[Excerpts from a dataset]

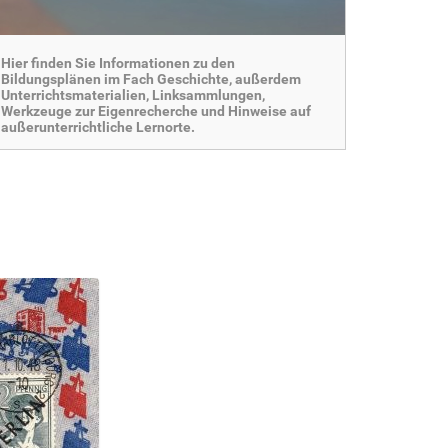
Hier finden Sie Informationen zu den
Bildungsplänen im Fach Geschichte, außerdem
Unterrichtsmaterialien, Linksammlungen,
Werkzeuge zur Eigenrecherche und Hinweise auf
außerunterrichtliche Lernorte.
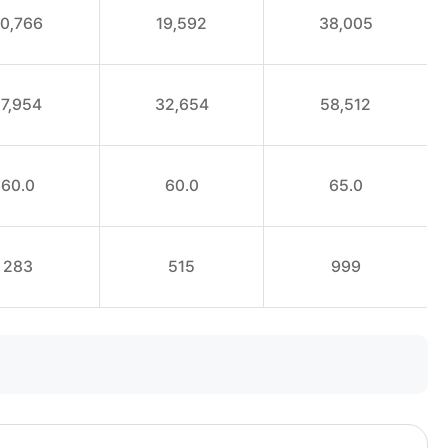
10,766
19,592
38,005
17,954
32,654
58,512
60.0
60.0
65.0
283
515
999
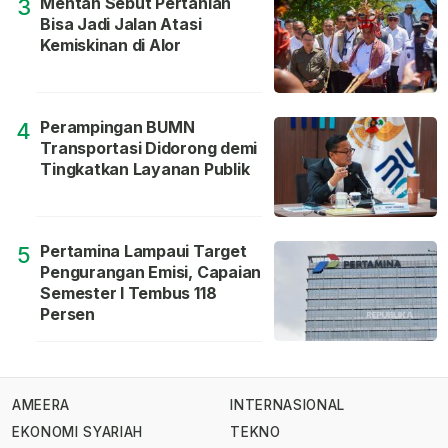
Mentan Sebut Pertanian
3
Bisa Jadi Jalan Atasi
Kemiskinan di Alor
Perampingan BUMN
4
Transportasi Didorong demi
Tingkatkan Layanan Publik
Pertamina Lampaui Target
5
Pengurangan Emisi, Capaian
Semester I Tembus 118
Persen
AMEERA
INTERNASIONAL
EKONOMI SYARIAH
TEKNO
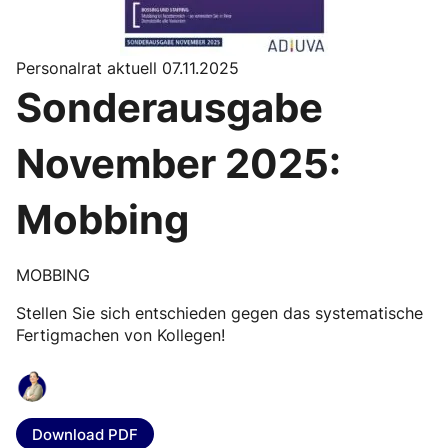
Personalrat aktuell 07.11.2025
Sonderausgabe
November 2025:
Mobbing
MOBBING
Stellen Sie sich entschieden gegen das systematische
Fertigmachen von Kollegen!
Download PDF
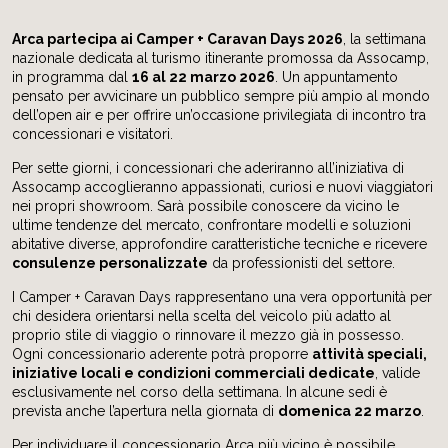
Arca partecipa ai Camper + Caravan Days 2026
, la settimana
nazionale dedicata al turismo itinerante promossa da Assocamp,
in programma dal
16 al 22 marzo 2026
. Un appuntamento
pensato per avvicinare un pubblico sempre più ampio al mondo
dell’open air e per offrire un’occasione privilegiata di incontro tra
concessionari e visitatori.
Per sette giorni, i concessionari che aderiranno all’iniziativa di
Assocamp accoglieranno appassionati, curiosi e nuovi viaggiatori
nei propri showroom. Sarà possibile conoscere da vicino le
ultime tendenze del mercato, confrontare modelli e soluzioni
abitative diverse, approfondire caratteristiche tecniche e ricevere
consulenze personalizzate
da professionisti del settore.
I Camper + Caravan Days rappresentano una vera opportunità per
chi desidera orientarsi nella scelta del veicolo più adatto al
proprio stile di viaggio o rinnovare il mezzo già in possesso.
Ogni concessionario aderente potrà proporre
attività speciali,
iniziative locali e condizioni commerciali dedicate
, valide
esclusivamente nel corso della settimana. In alcune sedi è
prevista anche l’apertura nella giornata di
domenica 22 marzo
.
Per individuare il concessionario Arca più vicino è possibile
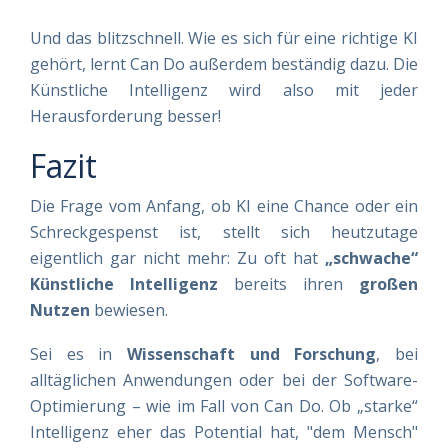
Und das blitzschnell. Wie es sich für eine richtige KI
gehört, lernt Can Do außerdem beständig dazu. Die
Künstliche Intelligenz wird also mit jeder
Herausforderung besser!
Fazit
Die Frage vom Anfang, ob KI eine Chance oder ein
Schreckgespenst ist, stellt sich heutzutage
eigentlich gar nicht mehr: Zu oft hat
„schwache“
Künstliche Intelligenz
bereits ihren
großen
Nutzen
bewiesen.
Sei es in
Wissenschaft und Forschung
, bei
alltäglichen Anwendungen oder bei der Software-
Optimierung – wie im Fall von Can Do. Ob „starke“
Intelligenz eher das Potential hat, "dem Mensch"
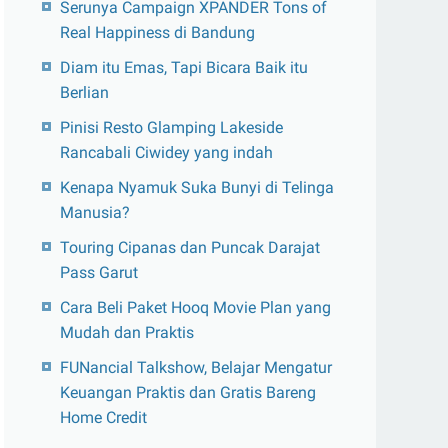
Serunya Campaign XPANDER Tons of
Real Happiness di Bandung
Diam itu Emas, Tapi Bicara Baik itu
Berlian
Pinisi Resto Glamping Lakeside
Rancabali Ciwidey yang indah
Kenapa Nyamuk Suka Bunyi di Telinga
Manusia?
Touring Cipanas dan Puncak Darajat
Pass Garut
Cara Beli Paket Hooq Movie Plan yang
Mudah dan Praktis
FUNancial Talkshow, Belajar Mengatur
Keuangan Praktis dan Gratis Bareng
Home Credit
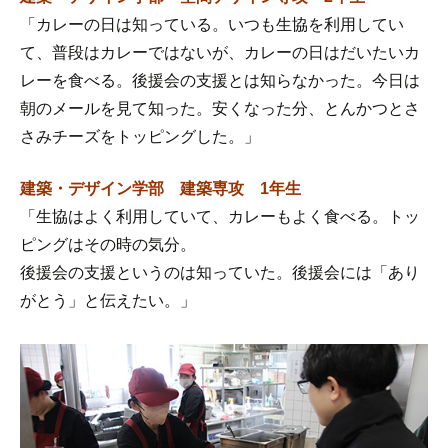
「カレーの日は知っている。いつも生協を利用してい
て、普段はカレーではないが、カレーの日はだいたいカ
レーを食べる。後援会の支援とは知らなかった。今日は
朝のメールを見て知った。安くなった分、とんかつとさ
さみチーズをトッピングした。」
建築・デザイン学部 建築専攻 1年生
「生協はよく利用していて、カレーもよく食べる。トッ
ピングはその時の気分。
後援会の支援というのは知っていた。後援会には「あり
がとう」と伝えたい。」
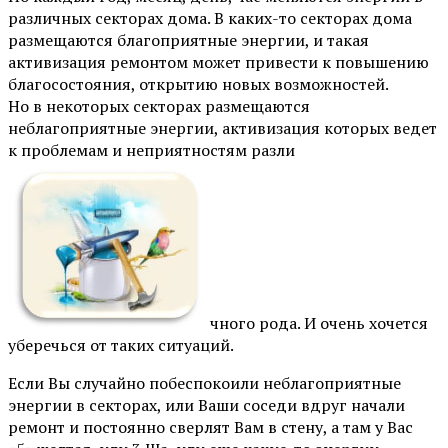
различных секторах дома. В каких-то секторах дома
размещаются благоприятные энергии, и такая
активизация ремонтом может привести к повышению
благосостояния, открытию новых возможностей.
Но в некоторых секторах размещаются
неблагоприятные энергии, активизация которых ведет
к проблемам и неприятностям разли
чного рода. И очень хочется
уберечься от таких ситуаций.
Если Вы случайно побеспокоили неблагоприятные
энергии в секторах, или Ваши соседи вдруг начали
ремонт и постоянно сверлят Вам в стену, а там у Вас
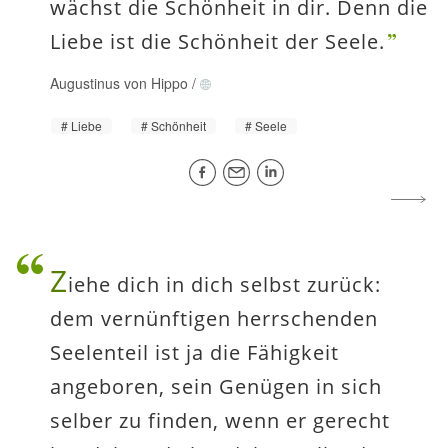
wächst die Schönheit in dir. Denn die
Liebe ist die Schönheit der Seele.
Augustinus von Hippo
/
Liebe
Schönheit
Seele
Z
iehe dich in dich selbst zurück:
dem vernünftigen herrschenden
Seelenteil ist ja die Fähigkeit
angeboren, sein Genügen in sich
selber zu finden, wenn er gerecht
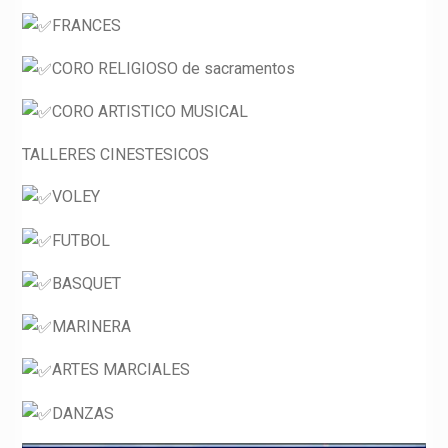
FRANCES
CORO RELIGIOSO de sacramentos
CORO ARTISTICO MUSICAL
TALLERES CINESTESICOS
VOLEY
FUTBOL
BASQUET
MARINERA
ARTES MARCIALES
DANZAS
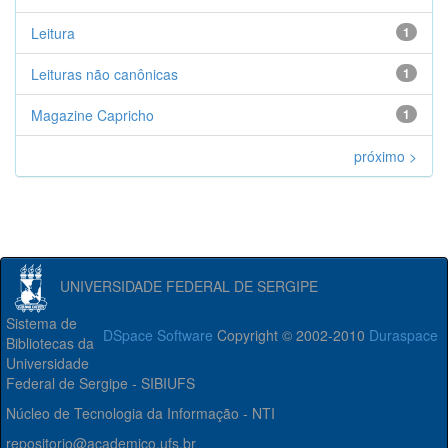
Leitura
1
Leituras não canônicas
1
Magazine Capricho
1
próximo >
UNIVERSIDADE FEDERAL DE SERGIPE
Sistema de
DSpace Software
Copyright © 2002-2010
Duraspace
Bibliotecas da
Universidade
Federal de Sergipe - SIBIUFS
Núcleo de Tecnologia da Informação - NTI
repositorio@academico.ufs.br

# [The problem]
Copy out the text of every record above line for line, with nothing changed, and leave out the pictures.

# [Task solution]
Hier finden Sie Informationen zu den
Bildungsplänen im Fach Geschichte, außerdem
Unterrichtsmaterialien, Linksammlungen,
Werkzeuge zur Eigenrecherche und Hinweise auf
außerunterrichtliche Lernorte.
10,766
19,592
38,005
17,954
32,654
58,512
60.0
60.0
65.0
283
515
999
Mentan Sebut Pertanian
3
Bisa Jadi Jalan Atasi
Kemiskinan di Alor
Perampingan BUMN
4
Transportasi Didorong demi
Tingkatkan Layanan Publik
Pertamina Lampaui Target
5
Pengurangan Emisi, Capaian
Semester I Tembus 118
Persen
AMEERA
INTERNASIONAL
EKONOMI SYARIAH
TEKNO
Personalrat aktuell 07.11.2025
Sonderausgabe
November 2025:
Mobbing
MOBBING
Stellen Sie sich entschieden gegen das systematische
Fertigmachen von Kollegen!
Download PDF
Arca partecipa ai Camper + Caravan Days 2026
, la settimana
nazionale dedicata al turismo itinerante promossa da Assocamp,
in programma dal
16 al 22 marzo 2026
. Un appuntamento
pensato per avvicinare un pubblico sempre più ampio al mondo
dell’open air e per offrire un’occasione privilegiata di incontro tra
concessionari e visitatori.
Per sette giorni, i concessionari che aderiranno all’iniziativa di
Assocamp accoglieranno appassionati, curiosi e nuovi viaggiatori
nei propri showroom. Sarà possibile conoscere da vicino le
ultime tendenze del mercato, confrontare modelli e soluzioni
abitative diverse, approfondire caratteristiche tecniche e ricevere
consulenze personalizzate
da professionisti del settore.
I Camper + Caravan Days rappresentano una vera opportunità per
chi desidera orientarsi nella scelta del veicolo più adatto al
proprio stile di viaggio o rinnovare il mezzo già in possesso.
Ogni concessionario aderente potrà proporre
attività speciali,
iniziative locali e condizioni commerciali dedicate
, valide
esclusivamente nel corso della settimana. In alcune sedi è
prevista anche l’apertura nella giornata di
domenica 22 marzo
.
Per individuare il concessionario Arca più vicino è possibile
Und das blitzschnell. Wie es sich für eine richtige KI
gehört, lernt Can Do außerdem beständig dazu. Die
Künstliche Intelligenz wird also mit jeder
Herausforderung besser!
Fazit
Die Frage vom Anfang, ob KI eine Chance oder ein
Schreckgespenst ist, stellt sich heutzutage
eigentlich gar nicht mehr: Zu oft hat
„schwache“
Künstliche Intelligenz
bereits ihren
großen
Nutzen
bewiesen.
Sei es in
Wissenschaft und Forschung
, bei
alltäglichen Anwendungen oder bei der Software-
Optimierung – wie im Fall von Can Do. Ob „starke“
Intelligenz eher das Potential hat, "dem Mensch"
Serunya Campaign XPANDER Tons of
Real Happiness di Bandung
Diam itu Emas, Tapi Bicara Baik itu
Berlian
Pinisi Resto Glamping Lakeside
Rancabali Ciwidey yang indah
Kenapa Nyamuk Suka Bunyi di Telinga
Manusia?
Touring Cipanas dan Puncak Darajat
Pass Garut
Cara Beli Paket Hooq Movie Plan yang
Mudah dan Praktis
FUNancial Talkshow, Belajar Mengatur
Keuangan Praktis dan Gratis Bareng
Home Credit
「カレーの日は知っている。いつも生協を利用してい
て、普段はカレーではないが、カレーの日はだいたいカ
レーを食べる。後援会の支援とは知らなかった。今日は
朝のメールを見て知った。安くなった分、とんかつとさ
さみチーズをトッピングした。」
建築・デザイン学部 建築専攻 1年生
「生協はよく利用していて、カレーもよく食べる。トッ
ピングはその時の気分。
後援会の支援というのは知っていた。後援会には「あり
がとう」と伝えたい。」
различных секторах дома. В каких-то секторах дома
размещаются благоприятные энергии, и такая
активизация ремонтом может привести к повышению
благосостояния, открытию новых возможностей.
Но в некоторых секторах размещаются
неблагоприятные энергии, активизация которых ведет
к проблемам и неприятностям разли
чного рода. И очень хочется
уберечься от таких ситуаций.
Если Вы случайно побеспокоили неблагоприятные
энергии в секторах, или Ваши соседи вдруг начали
ремонт и постоянно сверлят Вам в стену, а там у Вас
wächst die Schönheit in dir. Denn die
Liebe ist die Schönheit der Seele.
Augustinus von Hippo
/
Liebe
Schönheit
Seele
Z
iehe dich in dich selbst zurück:
dem vernünftigen herrschenden
Seelenteil ist ja die Fähigkeit
angeboren, sein Genügen in sich
selber zu finden, wenn er gerecht
FRANCES
CORO RELIGIOSO de sacramentos
CORO ARTISTICO MUSICAL
TALLERES CINESTESICOS
VOLEY
FUTBOL
BASQUET
MARINERA
ARTES MARCIALES
DANZAS
Leitura
1
Leituras não canônicas
1
Magazine Capricho
1
próximo >
UNIVERSIDADE FEDERAL DE SERGIPE
Sistema de
DSpace Software
Copyright © 2002-2010
Duraspace
Bibliotecas da
Universidade
Federal de Sergipe - SIBIUFS
Núcleo de Tecnologia da Informação - NTI
repositorio@academico.ufs.br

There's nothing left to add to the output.